Verbraucherkredit in VWL leicht erklärt + Beispiel

Definition

Der Verbraucherkredit zeigt die Kreditaufnahme einer Privatperson bei einem Unternehmen, dass meistens die Bank darstellt. Bei dieser Form des Kredits existieren Regelungen, die den Verbraucher schützen.

Gesetzliche Voraussetzungen

Ein Verbraucherkredit wird mit bestimmten Grundlagen festgelegt, wonach alle Verbraucherkredite nach diesem Prinzip abgewickelt werden.
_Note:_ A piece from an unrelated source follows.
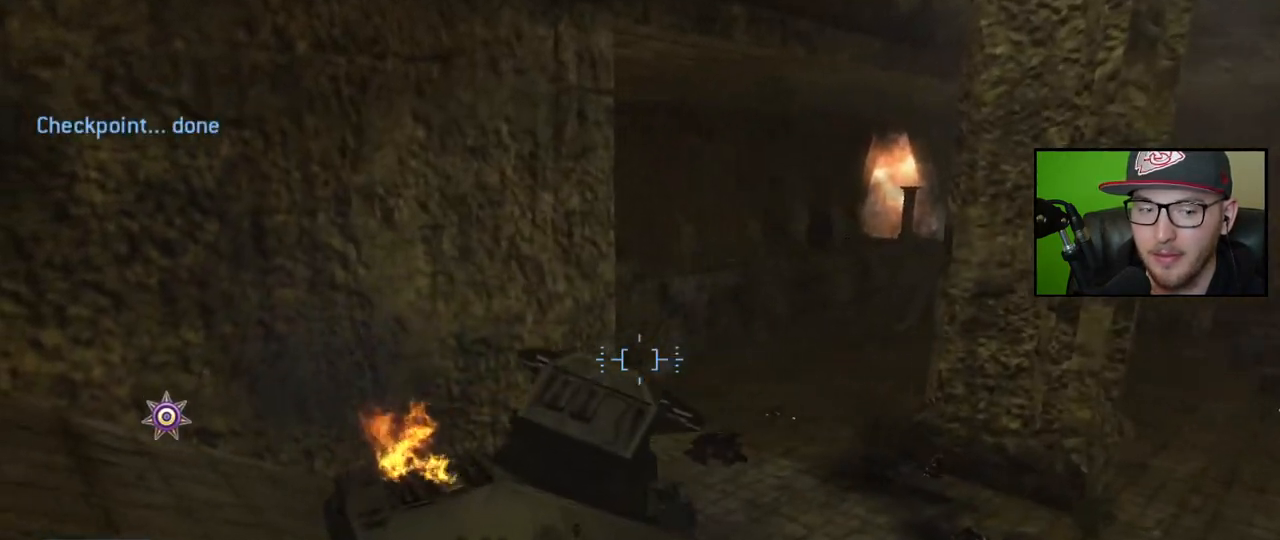
{"buttons": [], "left_stick": "center", "right_stick": "center", "events": [[183, "left_stick", "center"], [183, "right_stick", "center"]]}
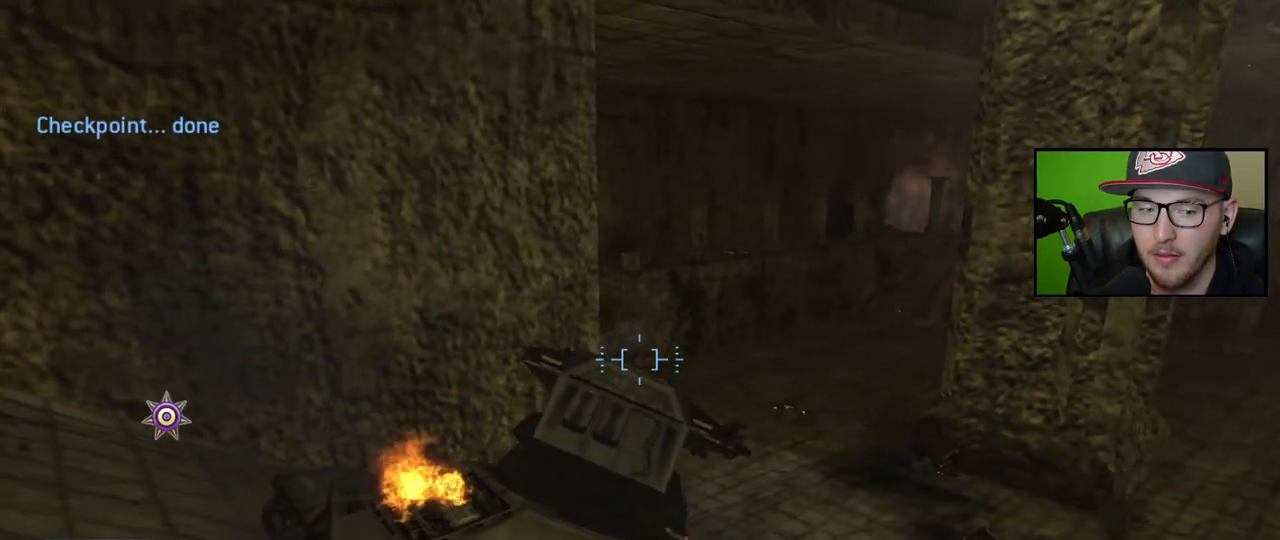
{"buttons": [], "left_stick": "up-right", "right_stick": "down-right", "events": [[83, "left_stick", "right"], [350, "left_stick", "up-right"], [350, "right_stick", "down-right"]]}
1. Ein Verbrauchkredit muss immer in Schriftform vorliegen. Dabei muss ihn der Kreditnehmer unterzeichnen, aber der Kreditgeber nicht. Bekannte Formen sind der Ratenkredit oder der Immobilienkredit mit denen Anschaffungen getätigt werden können.
2. Jeder Vertrag muss in einer Mindestform vorliegen, die den Nettodarlehensbetrag und den effektiven Jahreszins benennt.
3. Wird ein Kredit beworben, dann muss der Vermerk erfolgen, dass sich der Zinssatz nach der Bonität richtet. In der Werbung wird ein Wert verwendet, der etwa zwei Drittel aller Verträge entspricht.
4. Das generelle Widerrufsrecht von 14 Tagen muss gewahrt werden.
5. Weiterhin muss klar erkenntlich sein, was im Falle von Zahlungsausfällen passiert und welche Verzugszinsen sich ergeben können.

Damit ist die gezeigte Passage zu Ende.